-- WHAT TO PRODUCE --
The records that follow should be copied out exactly, pictures excluded.

*** Opening of GIVEN RECORDS ***

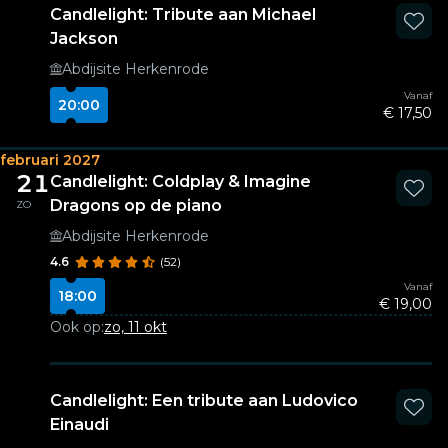
Candlelight: Tribute aan Michael
Jackson
Abdijsite Herkenrode
Vanaf
20:00
€ 17,50
februari 2027
21
Candlelight: Coldplay & Imagine
Dragons op de piano
ZO
Abdijsite Herkenrode
4.6
(52)
Vanaf
18:00
€ 19,00
Ook op:
zo, 11 okt
Candlelight: Een tribute aan Ludovico
Einaudi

*** Close of GIVEN RECORDS ***

-- RESULT OF THIS TASK --
Candlelight: Tribute aan Michael
Jackson
Abdijsite Herkenrode
Vanaf
20:00
€ 17,50
februari 2027
21
Candlelight: Coldplay & Imagine
Dragons op de piano
ZO
Abdijsite Herkenrode
4.6
(52)
Vanaf
18:00
€ 19,00
Ook op:
zo, 11 okt
Candlelight: Een tribute aan Ludovico
Einaudi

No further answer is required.